* [Document passage]
What’s ironic about this is they technically already shipped a looser version. The entire cf api is exposed as an MCP server which supports OAuth and dynamic client registration.
Not sure why they don’t just support DCR or CIMD for this too
Cloudflare turning into a Cloud platform is undoing what it was really doing well: making small clouds and diy hosting manageable in the hostile web environment.
Once their revenue from Cloud services overtakes their core offering, bye bye Cloudflare free and so on.
If you carefully read the article, it just explain how it is an economic decision, and one which sooner or later will be no longer the case once they can capitalise on with anything above free, which is the lowest of the lowest bars.
But even to entertain this is crazy, not because of decades of history of capitalist and market enterprise in general, but very specific cases of Technology Companies starting with these kind of feel good ideas and declaring "Don't be evil" or things like " access, safety, and shared prosperity" as their core ideals, turn into absolute panopticon and collaborate with unjust killing of women and children in less than a decade.
Wrangler, being cloudflare’s primary CLI tool, is a microcosm of exactly the problem GP was articulating: it’s focused way more on adding new commands than improving existing ones.
Many products, even supposedly “GA” ones, still lack basic operability via wrangler because instead of finishing building out its capabilities to manage existing services, they prioritized adding rudimentary support for new ones.

* [Exercise requirements] Reproduce the portion of the Cloudflare discussion between "Not sure why" and "hostile web environment.", inclusive, word for word.

* [Supplied information]
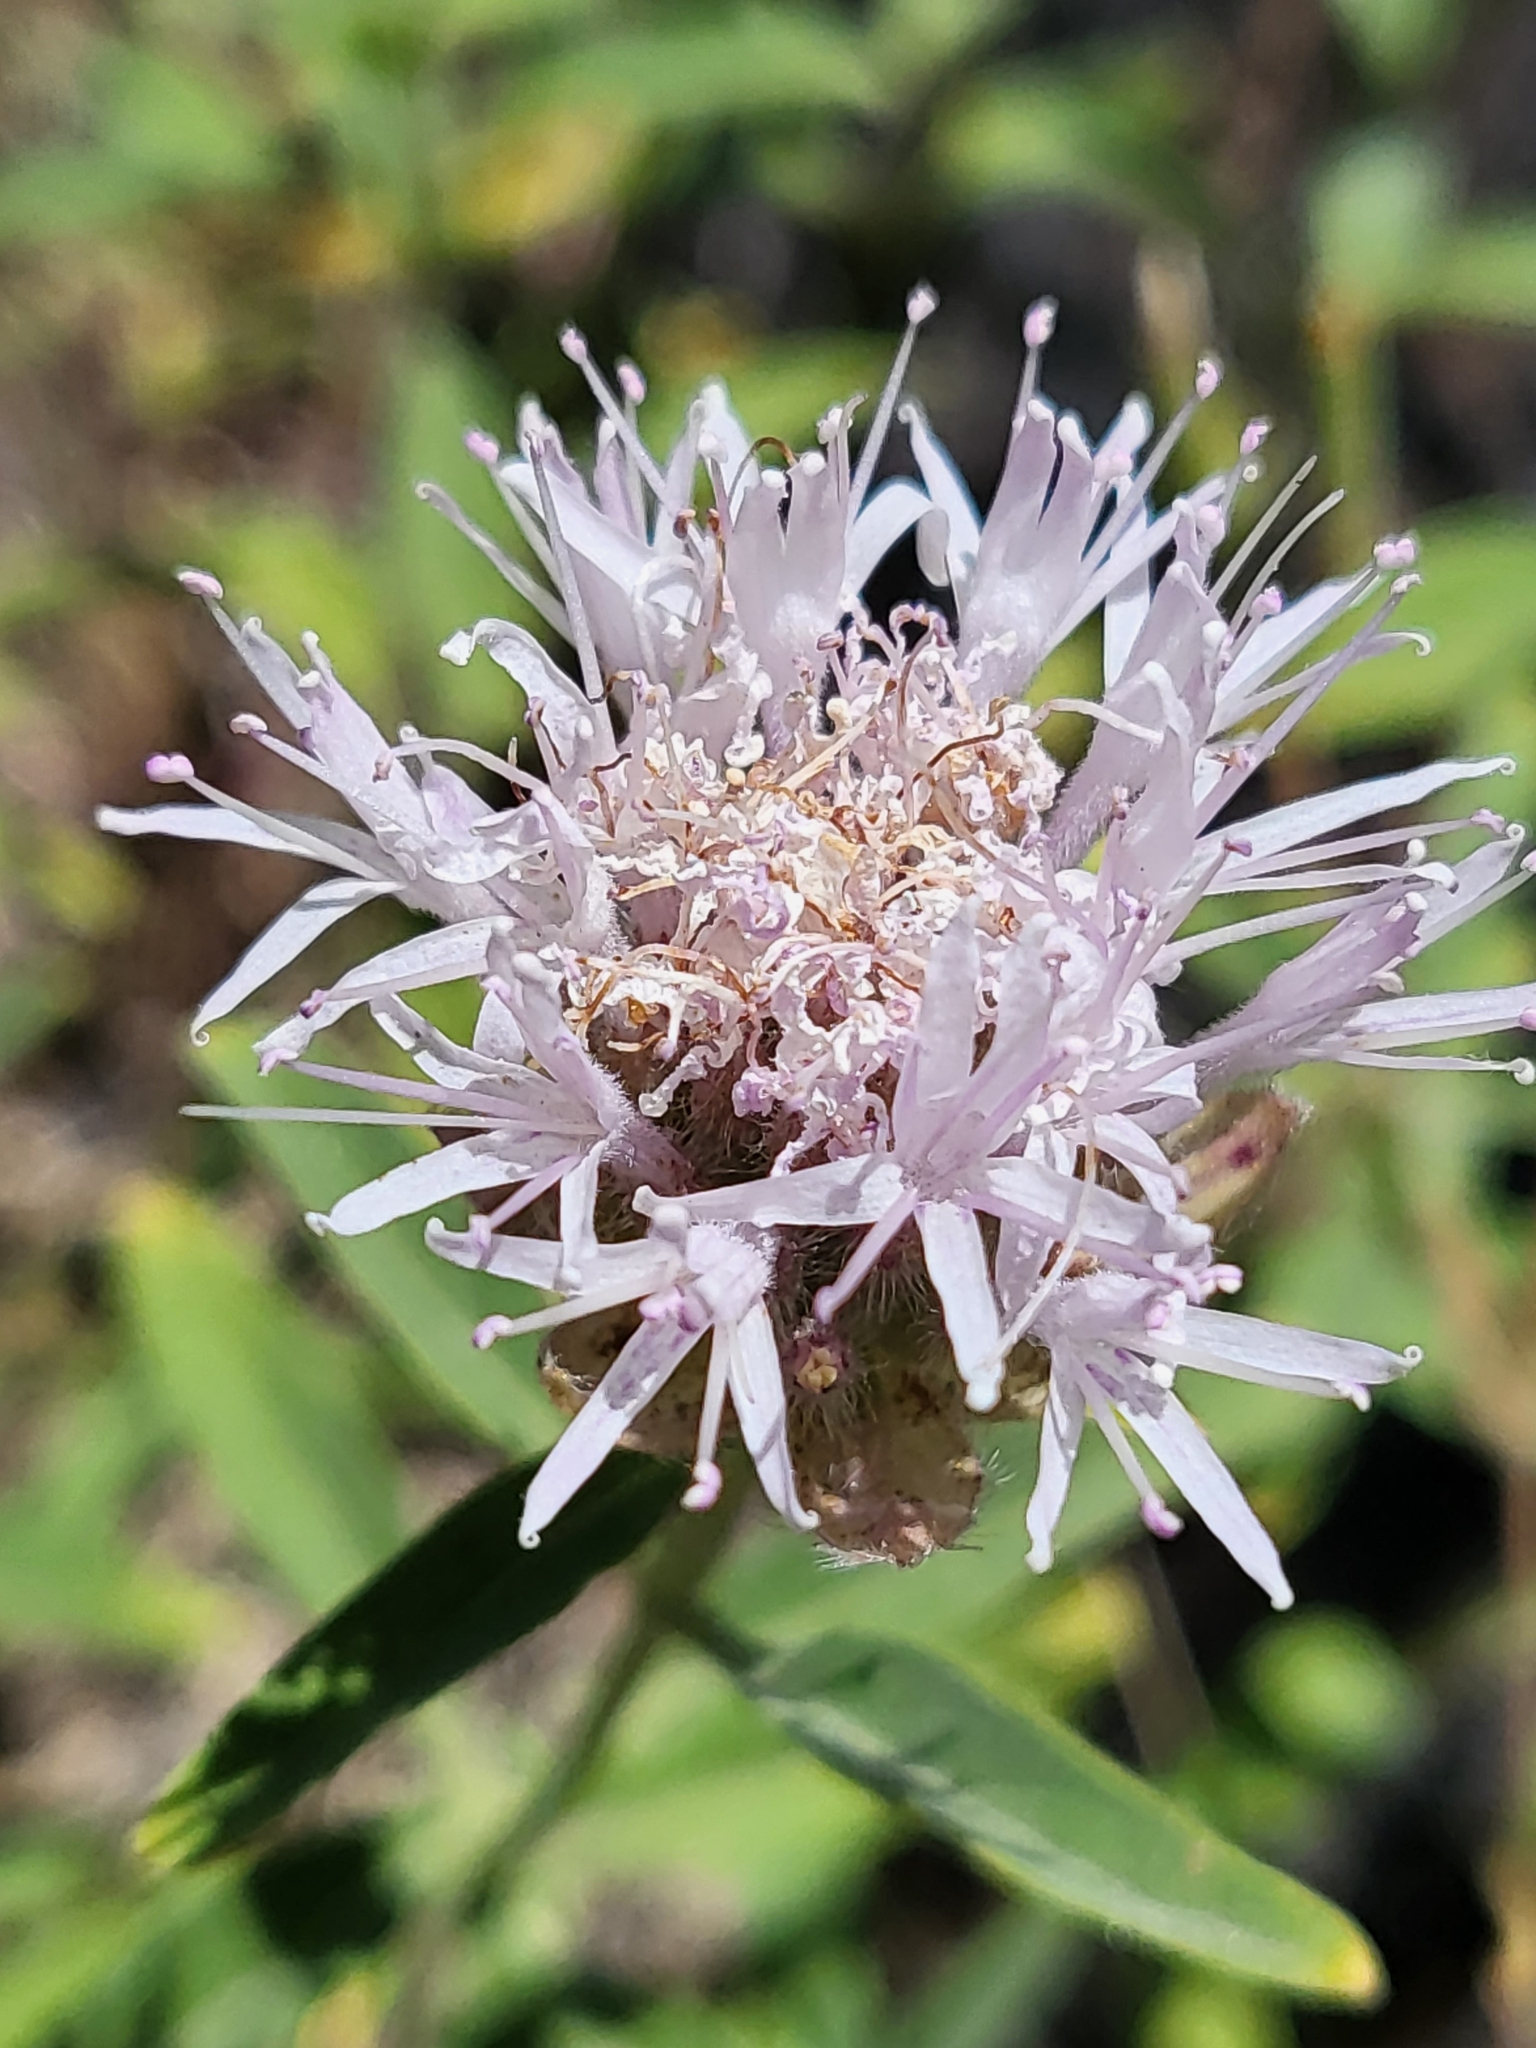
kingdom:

* [Response]
Not sure why they don’t just support DCR or CIMD for this too
Cloudflare turning into a Cloud platform is undoing what it was really doing well: making small clouds and diy hosting manageable in the hostile web environment.